Возможно, мне следовало к ним присоединиться. Джейк, несомненно, так бы и поступил, просто поскакал бы как шоколадный лабрадор, виляя хвостом, и скользнул в самую гущу стаи. Но я-то не шоколадный лабрадор. В сущности, в тот момент я была скорее Пикл: шелудивая с виду мини-такса с хвостом, который никогда не виляет, и скверным характером. Возможно, поэтому мы с Пикл так хорошо ладим.

Конечно, Пикл была в буквальном смысле сукой. И хотя я себя сукой бы не назвала, этой ее чертой я восхищалась. Есть женщины, которые говорят про себя, мол, они суки, зачастую с гордостью пишут это на футболках, например, или наклейках на бампер. Я годами видела такое по всему городу: Ласковая Сука, Сексуальная Сука, Сумасшедшая Сука, Альфа-Сука, Йога-Сука, Сука на Колесах, Сука на Метле. Подобные заявления бросались мне в глаза, потому что я на самом деле их не понимала. С чего вдруг клеить такое на свой автомобиль? Или носить поперек груди на футболке? Что ты пытаешься этим о себе сказать? Предостережение миру в духе «Осторожно, злая собака», чтобы все знали, какая ты крутая? Потому что я не могла не думать, мол, если ты настолько крутая, чтобы подпасть под категорию суки, зачем тебе сверкать этой фразой, выложенной стразами на заднице шорт.

Пикл уж точно никакая надпись не требовалась. Любому хватало одного взгляда на сморщенную мордочку Пикл, на приподнятую губу и торчащий клык, и он сразу понимал, что с ней лучше не связываться. Вот такой крутизны мне хотелось – особенно в тот момент. Такой, о которой не надо всех оповещать.

В кабинете директора у нас в школе висел плакат с шутками Чака Норриса. С тех пор как его там повесили, я тысячу раз его читала, и плакат всегда напоминал мне о Пикл: «Чак Норрис не ошибается номером. Это вы берете не ту трубку». «Когда Чак Норрис приступает к делению, остатка не остается». «Супермен спит в пижаме с Чаком Норрисом».

Я столько раз читала плакат, что практически выучила текст наизусть. И даже зная, что все шутки там всего лишь шутки, я почему-то прониклась странной привязанностью к Чаку Норрису, а еще к идее крутизны в целом.

Поэтому сегодня вечером я решила рассматривать мои ощущения – что меня игнорируют, пока я стою в дверях – как некий опыт, из которого следует извлечь урок. Группа намеренно меня исключила или просто про меня забыла? Это вообще имеет значение? Мне казалось, что дальнейших вариантов у меня всего два: опустить плечи, признавая поражение, или с вызовом распрямиться. Что сделал бы Чак Норрис?

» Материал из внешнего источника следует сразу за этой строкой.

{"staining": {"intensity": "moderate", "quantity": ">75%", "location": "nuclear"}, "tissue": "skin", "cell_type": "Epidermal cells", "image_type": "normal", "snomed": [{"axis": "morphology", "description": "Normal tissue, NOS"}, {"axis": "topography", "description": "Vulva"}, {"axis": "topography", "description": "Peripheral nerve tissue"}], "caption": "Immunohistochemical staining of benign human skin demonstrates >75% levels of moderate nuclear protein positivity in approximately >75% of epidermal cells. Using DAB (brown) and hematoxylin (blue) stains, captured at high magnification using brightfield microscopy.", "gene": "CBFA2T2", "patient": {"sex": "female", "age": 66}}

Опять взрыв смеха за столом. Одна из девчонок встала и начала вращать над головой воображаемым лассо, а остальные ее подбадривали.

Отлично. Я тут не для того, чтобы заводить друзей. На самом деле я тут как раз для обратного. Всю мою жизнь я была слишком уж мягкой и доброй. Такое мне на пользу. Пришла пора научиться на всех плевать. Брось, сказала я себе, последнее, что мне нужно, – это упиться текилой накануне похода в горы. Нельзя начинать путешествие на пути к себе с похмелья.

Что сделал бы Чак Норрис? Черт, что сделала бы Пикл помимо того, что покусала бы всех и каждого за лодыжки? Ответ был прост. Нашла бы другой ресторан и пошла съела бы собственный чертов ужин.

Но мексиканский ресторанчик на Стейт-стрит Беккет рекомендовал не без причины. И заключалась она в том, что это был единственный ресторан в городе. Если не считать китайского ресторана, над дверью которого было прибито колесо от телеги, который назывался «Китайский буфет и барбекю Золотой корраль» и который по четвергам, такое уж у меня везенье, был закрыт.

В конечном итоге я собрала себе ужин на полках продуктового магазинчика при автозаправке под влиянием двух противоположных мотивов: подзаправиться полезным для здоровья топливом, чтобы начать мое новое путешествие в первоклассной форме, и сожрать всю гадкую, вредную дрянь, до какой смогу дотянуться, на случай, если это мой последний шанс. Вот так я и очутилась на закате на скамейке с разложенным на коленях «ужином»: пакетик семечек подсолнуха, вяленая говядина, бутылка минеральной воды – а еще «кока-кола», батончик «Херши» и «Милки вэй» на десерт.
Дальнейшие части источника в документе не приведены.